こういう「例外が起きた時に整合性のある状態を保てるか?」みたいな考え方は「例外安全性」と呼ばれています。C++などを書いたことがある人にはよく知られていると思いますが、あまりKaggleでは聞いたことがないので、ちょっとここでお話ししました。このへんを考えておけるようになると、一段階信頼性の高いコードが書けるようになるんじゃないかなと思っています。
今日はTime-seriesコンペで大変なポイントと、それに対する4つの処方箋を解説してきました。
最後に、今日の話を聞いて「やはりTime-seriesコンペって面倒くさいな」と思った方もけっこういるのではないかと思います。しかし、個人的には現状メダルが取りやすい仕様のコンペだと思いますし、大変さを乗り切ると、実装力は間違いなく付くと思っています。
(スライドを示して)今日は、このへんのバッチとストリームの両対応が大変とか、状態管理がどうとか、今日はお話ししませんでしたが、アーティファクトの依存関係が大変とか、Time-seriesコンペでだいたい苦しむようなポイントは、現実のデータ分析基盤でもリアルな課題になっているのではないでしょうか。
今後もTime-seriesコンペはたぶん継続的に出てくると思うので、みなさんもぜひ参加してほしいなと思います。ということで、今日の発表を終わりたいと思います。ありがとうございました。
司会者:ありがとうございました。いや、メチャクチャ知見が詰まっていてすごいなと感じました。
ちなみに、Riiidでもtraining dataがすごい量だったと思いますが、Train用の特徴量を作ったりするのも、ストリーム処理をしたのでしょうか?
能見:そうですね。Riiidコンペのtrain dataは2億ぐらいでしたっけ?1億でしたっけ?まぁまぁありましたよね。でもGCPのPreemptible Instanceで、64コアぐらいのやつでフワッと回したら10〜15分ぐらいで計算が終わりました。即座ではありませんが、私のKaggleのやり方的には、ぜんぜん問題がないぐらいのスピード感でした。
司会者:なるほど。すばらしい。ちなみに、MLBコンペの話で、例えば2日目の推論をしようとした時に、1日目の特徴量は使いたい場合、NFLでは使えたと思うのですが、特徴量を作る・作らないみたいな2パターンがあると思っていればよいんでしょうか?
能見:特徴量というか、目的変数ですかね。
司会者:あ、そうですね。目的変数か。
能見:はい。Riiidでは1ステップ前の目的変数を取得できたので、それでラグ特徴量が作れたのですが、MLBの場合は、それが取得できないかたちになっていたので、テスト期間中に対するターゲットの値がわかりませんでした。

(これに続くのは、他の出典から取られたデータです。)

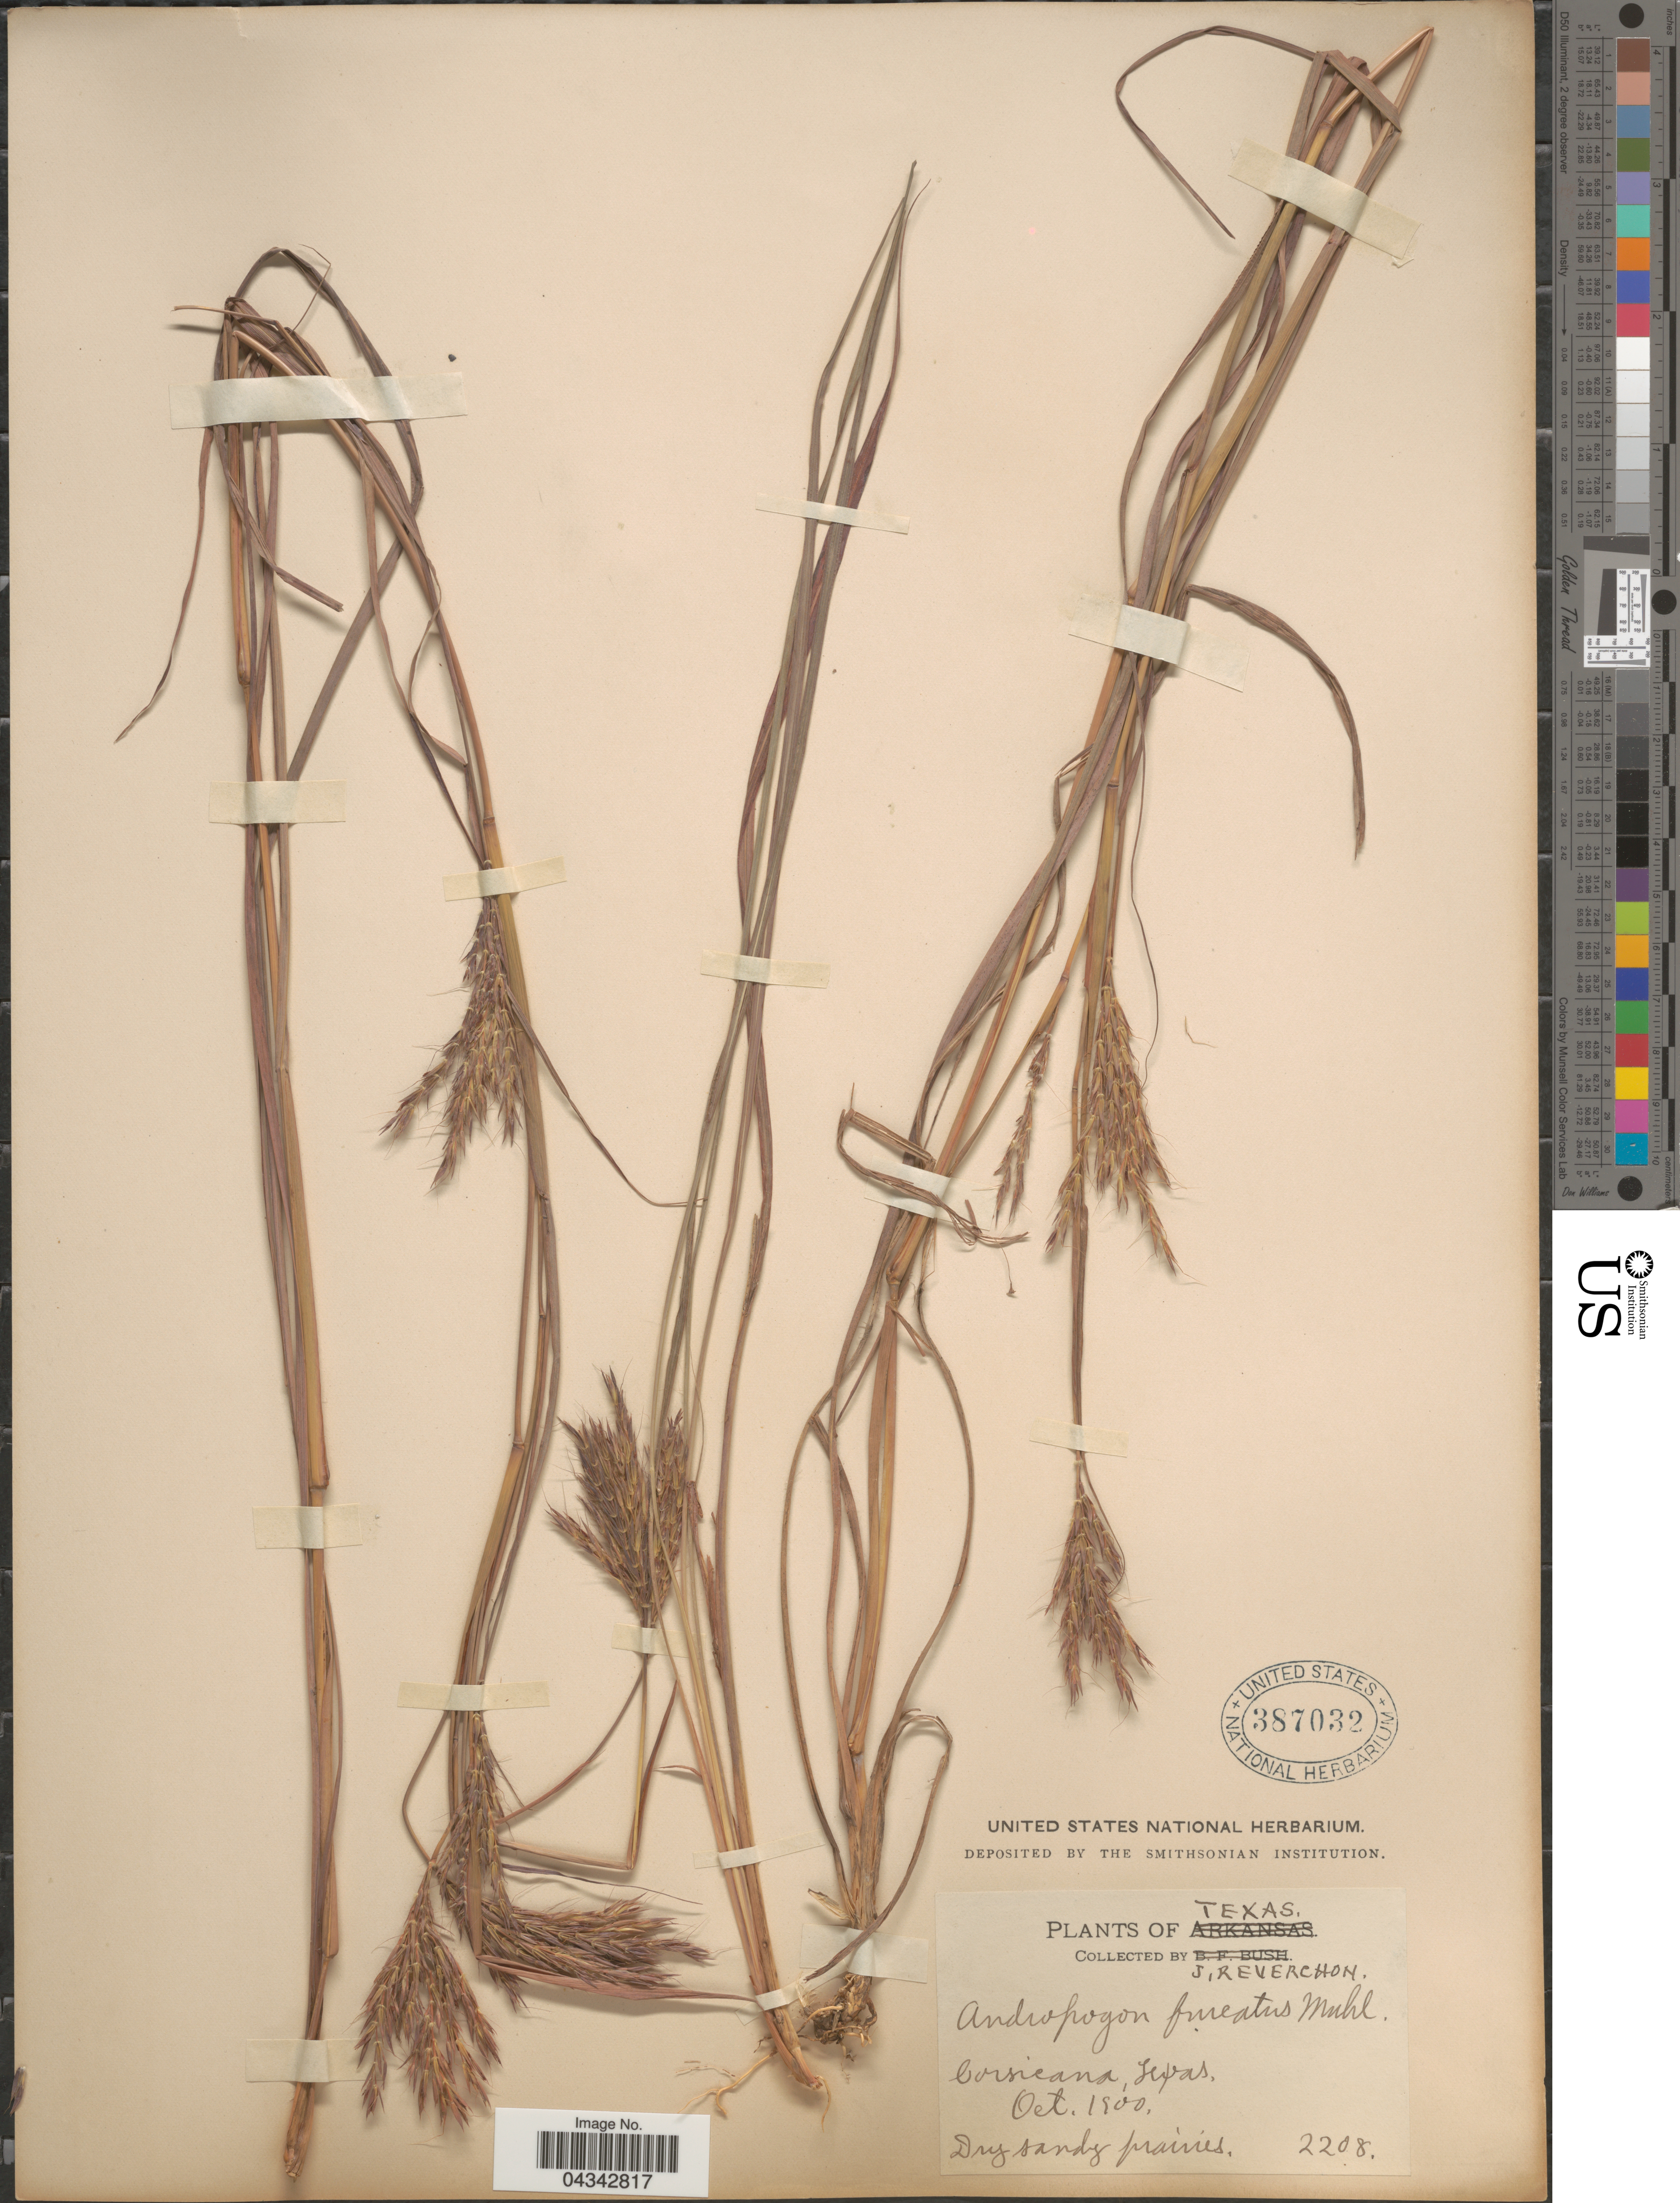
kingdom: Plantae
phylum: Tracheophyta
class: Liliopsida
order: Poales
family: Poaceae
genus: Andropogon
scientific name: Andropogon gerardii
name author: Vitman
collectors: J. Reverchon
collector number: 2208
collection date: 1900-10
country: United States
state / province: Texas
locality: Corsicana.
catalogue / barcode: US 387032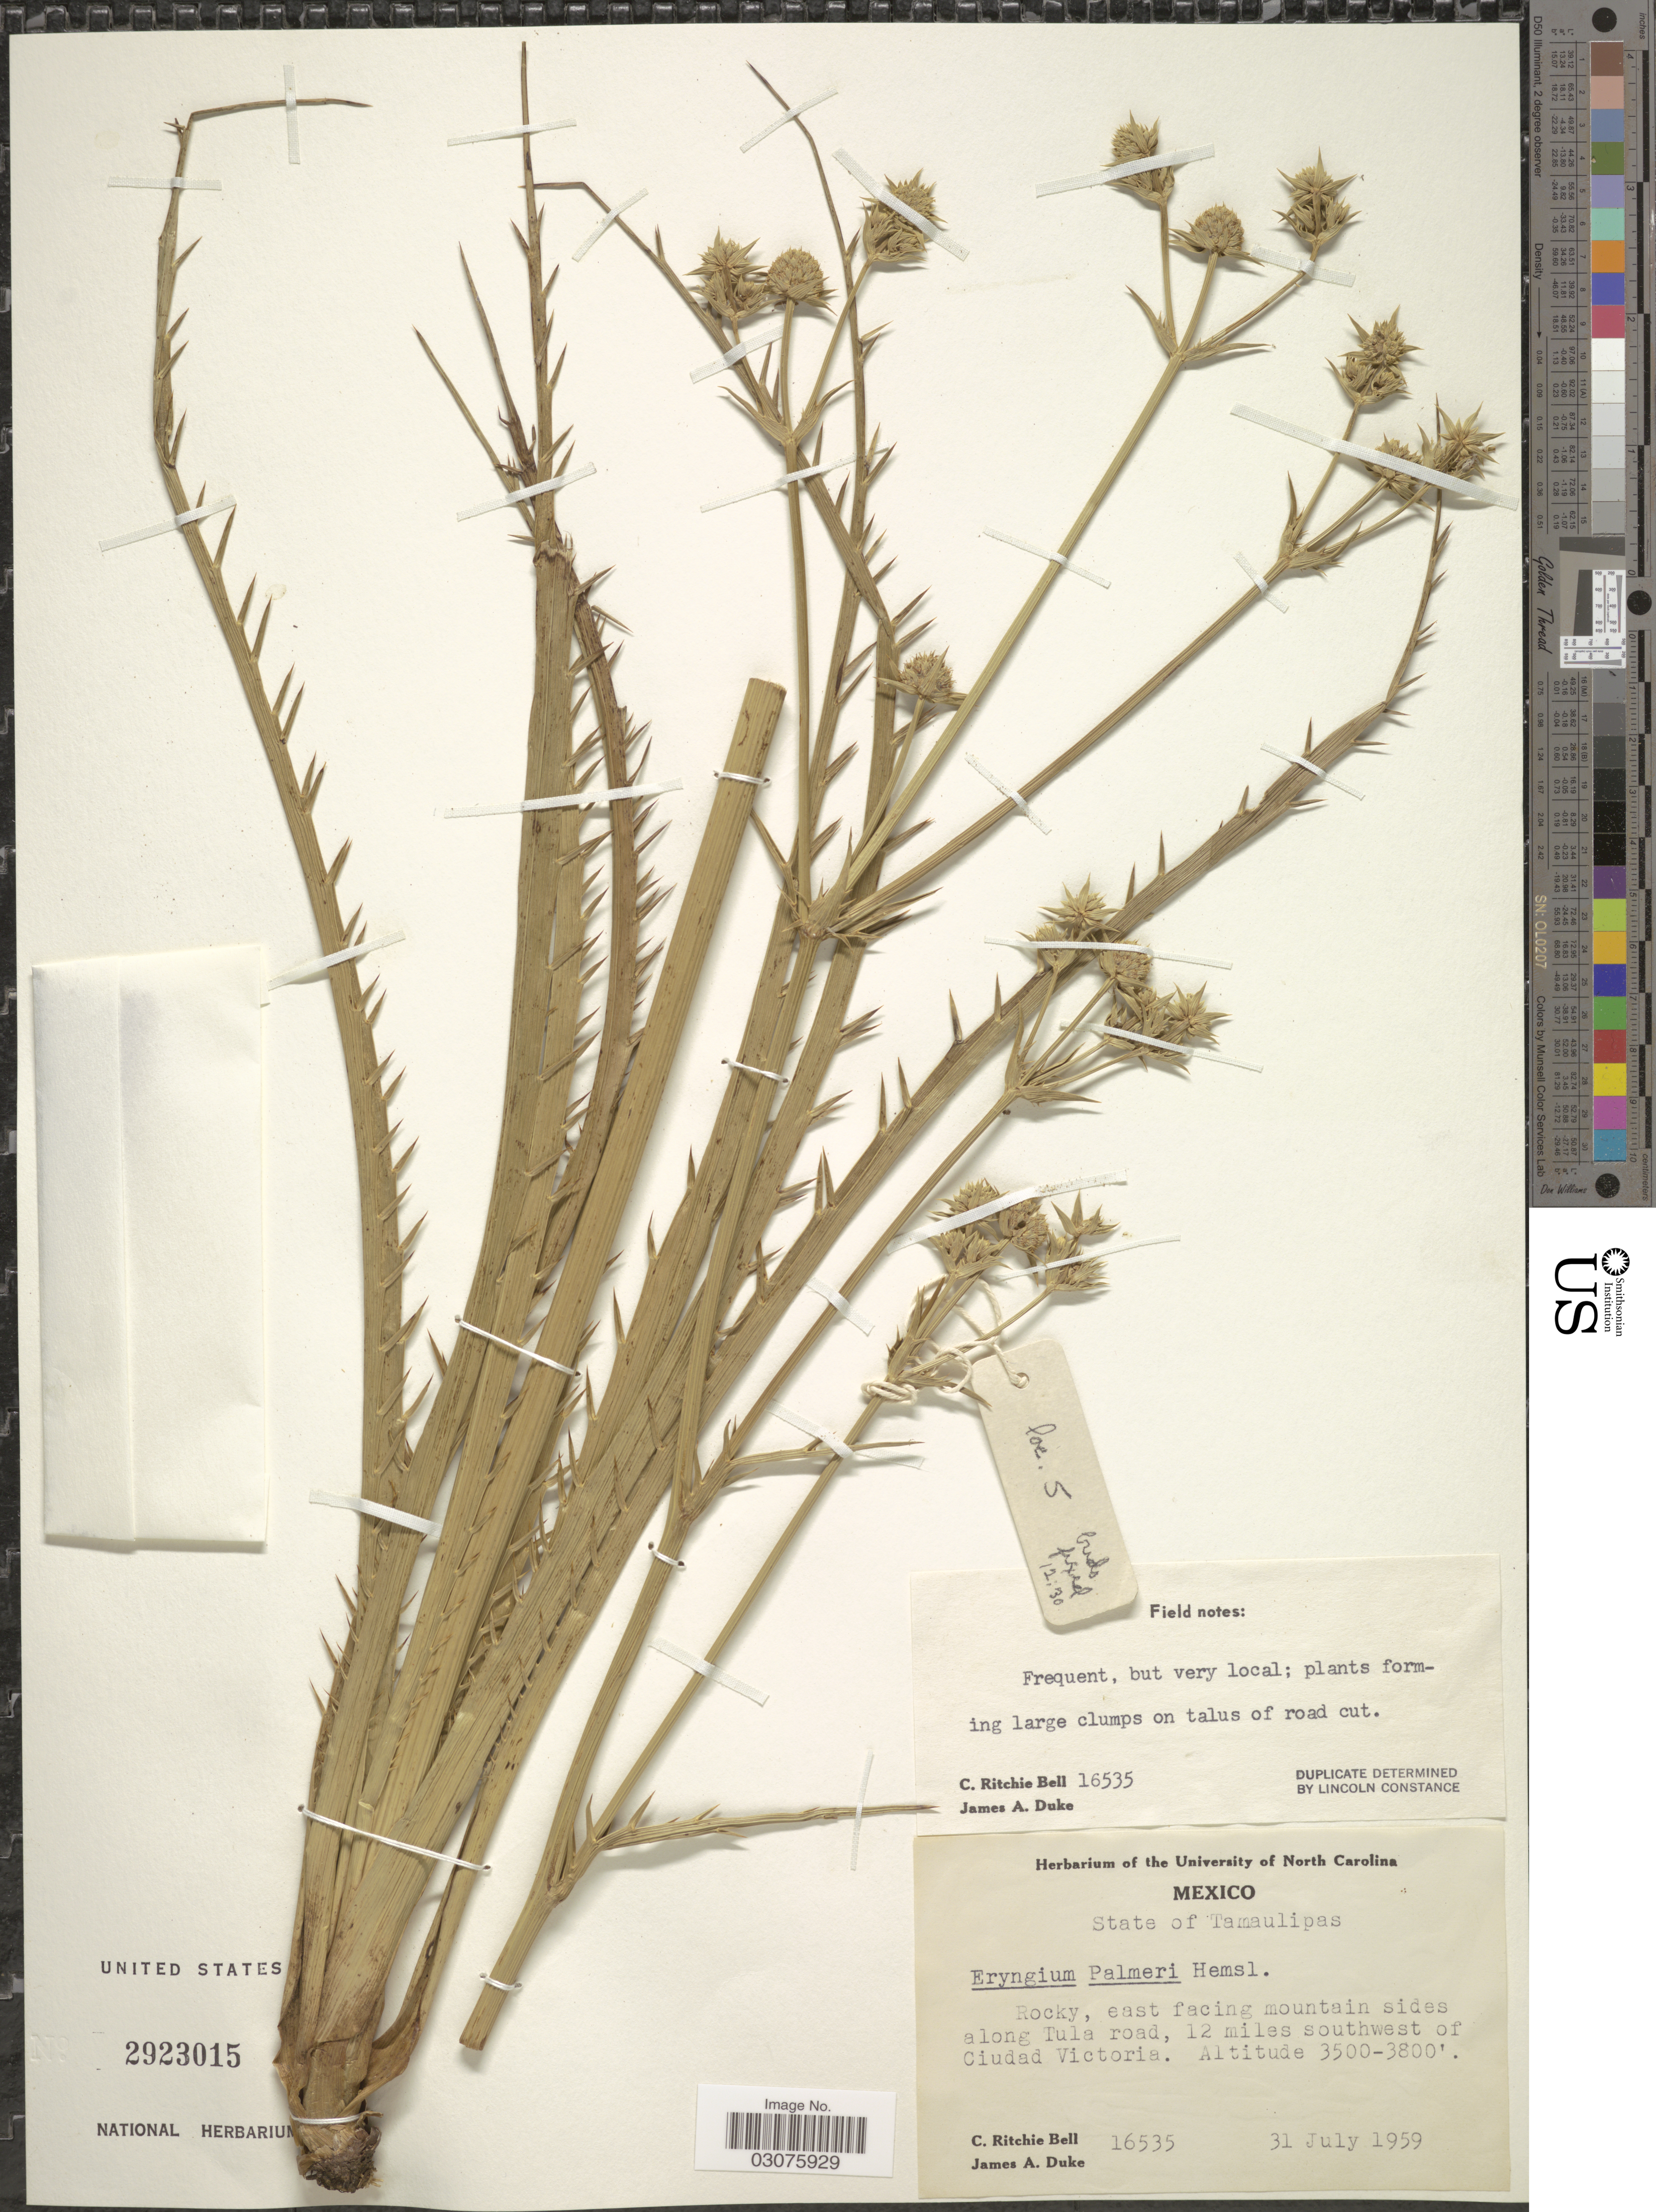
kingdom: Plantae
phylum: Tracheophyta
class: Magnoliopsida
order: Apiales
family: Apiaceae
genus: Eryngium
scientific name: Eryngium palmeri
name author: Hemsl. in Hook. f.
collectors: C. R. Bell & J. A. Duke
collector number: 16535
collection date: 1959-07-31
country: Mexico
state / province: Tamaulipas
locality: State of Tamaulipas. Rocky, east facing mountain sides along Tula road, 12 miles southwest of Ciudad Victoria.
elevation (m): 1067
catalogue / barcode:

Time-seriesコンペも毎回微妙に仕様が変わっていたり、テストデータの期間の開き方もたぶん毎回微妙に違ったりすると思うので、そのへんはよく注意したほうがよいと思います。今回のMLBでは、あまり最初にホストからそのへんの情報がはっきり与えられていなくて、ほかの日本人Kagglerの方がよい感じに質問してくれて答えが出てきたところがあったので、非常に助かりました。わからなかったら質問してみるのも大事だと思います。
司会者:なるほど。ありがとうございました。
能見:ありがとうございました。